HIPAA, which uses the term deidentification rather than anonymization, defines deidentification: "Health information that does not identify an individual and with respect to which there is not reasonable basis to believe that the information can be used to identify an individual is not individually identifiable health information."
Ohm points out a problem with the safe harbor method's enumeration of a static list of identifiers in the assumption that "other information in a health record poses no basis for reidentification," noting that the list has not been updated since 2000. Safe harbor's coverage of biometric identifiers does not expressly include genetic data. Ohm points out that "at the time of the Privacy Rule's promulgation, high-throughput genetic sequencing did not yet exist." In the intervening years, such data have become increasingly available and are likely to become increasingly identifiable as reference databases of genetic information are created.
In the article "Computer Security, Privacy, and DNA Sequencing: Compromising Computers With Synthesized DNA, Privacy Leaks, and More," authors Peter Ney, Karl Koscher, Lee Organik, Luis Ceze, and Tadayoshi Kohno address these concerns. "We believe it is prudent to understand current security challenges in the DNA sequencing pipeline before mass adoption," they wrote.
In an evaluation of the "general security hygiene of common DNA processing programs," the authors found "concrete evidence of poor security practices used throughout the field." They propose development of a "broad framework and guidelines to safeguard security and privacy in DNA synthesis, sequencing, and processing."
This is a challenge that must be met by those in HIM specializing in privacy and security.
AI, ANI, AGI
The insufficiency of HIPAA, the Common Rule, and other laws designed to protect privacy becomes evident with the study of AI, ANI (artificial narrow intelligence), and AGI (artificial generalized intelligence).

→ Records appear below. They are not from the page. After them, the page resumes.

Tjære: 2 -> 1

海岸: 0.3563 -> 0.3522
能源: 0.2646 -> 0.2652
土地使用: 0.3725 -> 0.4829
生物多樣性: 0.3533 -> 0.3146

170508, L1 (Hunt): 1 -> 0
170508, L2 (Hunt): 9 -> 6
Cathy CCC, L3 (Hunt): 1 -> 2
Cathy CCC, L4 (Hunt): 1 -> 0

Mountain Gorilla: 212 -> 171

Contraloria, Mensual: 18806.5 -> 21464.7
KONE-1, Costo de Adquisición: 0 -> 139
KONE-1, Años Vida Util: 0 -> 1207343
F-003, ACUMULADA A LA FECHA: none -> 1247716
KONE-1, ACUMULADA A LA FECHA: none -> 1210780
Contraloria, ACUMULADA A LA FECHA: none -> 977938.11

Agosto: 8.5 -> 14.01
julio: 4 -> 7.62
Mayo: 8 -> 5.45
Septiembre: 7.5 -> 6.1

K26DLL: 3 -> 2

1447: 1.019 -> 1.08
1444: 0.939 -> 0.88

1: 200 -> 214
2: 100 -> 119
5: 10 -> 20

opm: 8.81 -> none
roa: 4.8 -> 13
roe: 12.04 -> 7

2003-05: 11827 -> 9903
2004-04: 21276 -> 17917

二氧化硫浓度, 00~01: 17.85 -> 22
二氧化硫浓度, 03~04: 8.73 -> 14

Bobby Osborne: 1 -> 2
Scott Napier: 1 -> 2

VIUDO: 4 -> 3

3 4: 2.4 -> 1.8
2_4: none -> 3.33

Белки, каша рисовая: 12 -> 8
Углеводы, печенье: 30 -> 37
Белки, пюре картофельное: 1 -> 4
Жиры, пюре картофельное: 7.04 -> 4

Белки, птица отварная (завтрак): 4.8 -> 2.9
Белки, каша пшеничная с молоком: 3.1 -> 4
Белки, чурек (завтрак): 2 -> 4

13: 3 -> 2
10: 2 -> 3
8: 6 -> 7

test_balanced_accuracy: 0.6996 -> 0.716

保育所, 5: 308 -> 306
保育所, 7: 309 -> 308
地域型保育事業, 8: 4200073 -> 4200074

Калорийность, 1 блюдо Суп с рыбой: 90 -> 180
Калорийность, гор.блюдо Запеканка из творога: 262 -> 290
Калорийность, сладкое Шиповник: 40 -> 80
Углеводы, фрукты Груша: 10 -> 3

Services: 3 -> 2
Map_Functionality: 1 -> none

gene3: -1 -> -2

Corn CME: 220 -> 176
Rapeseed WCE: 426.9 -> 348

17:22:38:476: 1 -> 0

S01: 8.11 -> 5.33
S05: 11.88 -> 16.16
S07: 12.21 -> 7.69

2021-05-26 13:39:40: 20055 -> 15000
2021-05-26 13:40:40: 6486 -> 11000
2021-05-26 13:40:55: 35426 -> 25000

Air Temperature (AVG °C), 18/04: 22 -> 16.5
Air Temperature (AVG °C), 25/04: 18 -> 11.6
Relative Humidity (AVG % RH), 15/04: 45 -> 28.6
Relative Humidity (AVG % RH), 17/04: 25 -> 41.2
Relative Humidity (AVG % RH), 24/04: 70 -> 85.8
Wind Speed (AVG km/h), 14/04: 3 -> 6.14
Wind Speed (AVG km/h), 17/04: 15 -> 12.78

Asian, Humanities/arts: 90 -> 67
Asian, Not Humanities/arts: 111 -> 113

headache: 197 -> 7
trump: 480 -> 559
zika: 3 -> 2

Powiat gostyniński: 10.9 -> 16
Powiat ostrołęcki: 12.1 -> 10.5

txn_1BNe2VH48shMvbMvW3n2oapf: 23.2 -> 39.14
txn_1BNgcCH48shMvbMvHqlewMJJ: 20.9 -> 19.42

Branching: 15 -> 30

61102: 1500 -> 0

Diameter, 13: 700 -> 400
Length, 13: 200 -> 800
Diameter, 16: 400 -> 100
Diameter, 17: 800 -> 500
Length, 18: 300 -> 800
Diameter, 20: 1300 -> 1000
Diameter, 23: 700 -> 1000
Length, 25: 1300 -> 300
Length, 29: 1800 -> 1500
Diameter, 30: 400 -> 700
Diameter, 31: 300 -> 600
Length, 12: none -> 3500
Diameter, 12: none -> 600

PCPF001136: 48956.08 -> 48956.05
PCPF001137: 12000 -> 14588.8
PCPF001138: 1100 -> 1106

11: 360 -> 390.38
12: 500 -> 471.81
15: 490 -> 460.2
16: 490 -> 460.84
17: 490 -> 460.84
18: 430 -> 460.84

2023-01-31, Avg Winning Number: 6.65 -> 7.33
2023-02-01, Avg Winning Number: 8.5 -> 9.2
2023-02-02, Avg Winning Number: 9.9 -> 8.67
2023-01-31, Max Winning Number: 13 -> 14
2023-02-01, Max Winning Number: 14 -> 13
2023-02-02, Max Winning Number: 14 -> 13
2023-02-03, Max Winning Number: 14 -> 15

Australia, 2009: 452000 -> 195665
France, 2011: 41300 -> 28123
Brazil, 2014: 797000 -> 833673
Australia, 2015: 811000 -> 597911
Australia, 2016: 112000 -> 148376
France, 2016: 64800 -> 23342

What we are experiencing today in terms of AI is actually ANI or a narrow use of AI to extend human capabilities through techniques such as natural language processing, which is used to capture a physician's voice and archive it into an EHR. However, the goals for AI are much more aggressive and pose serious threats to privacy and security. For example, Elon Musk recently announced that he is investing heavily in a new company called Neuralink with the goal of one day creating a direct cortical interface between computers and the human brain. This signals a movement from using AI as a human extender to AGI or sentient machines.
Amir Husain, author of The Sentient Machine: The Coming Age of Artificial Intelligence, suggests that AI is the only tool capable of handling health care's growing cybersecurity concerns. "Artificial intelligence and natural language processing are coming closer to the reasoning that occurs in the mind of a human security researcher. But because machine learning is so much faster at processing information, it is able to recognize complex patterns across massive quantities of data almost instantly," he wrote.
What does this mean in terms of the competencies privacy and security professionals will need to succeed going forward? Certainly, experts in HIPAA regulations and the provisions of the Common Rule will not be able to sit on their laurels.
In that vein, the University of Washington in Seattle created the Security and Privacy Research Lab, a part of the Paul G. Allen School of Computer Science and Engineering. In this setting, graduate students explore topics such as random access to large-scale DNA data storage. Associated students in the University of Washington's iSchool, which includes informatics, and the HIM department should be well prepared to understand what the data storage options of the future are likely to be.
As health professionals and machines continue to partner at increasing rates, HIM competencies must reflect that development. In fact, AI's effects on privacy and security are a whole career domain unto themselves.
— Sandra Nunn, MA, RHIA, CHP, is a contributing editor at For The Record and principal of KAMC Consulting in Albuquerque, New Mexico.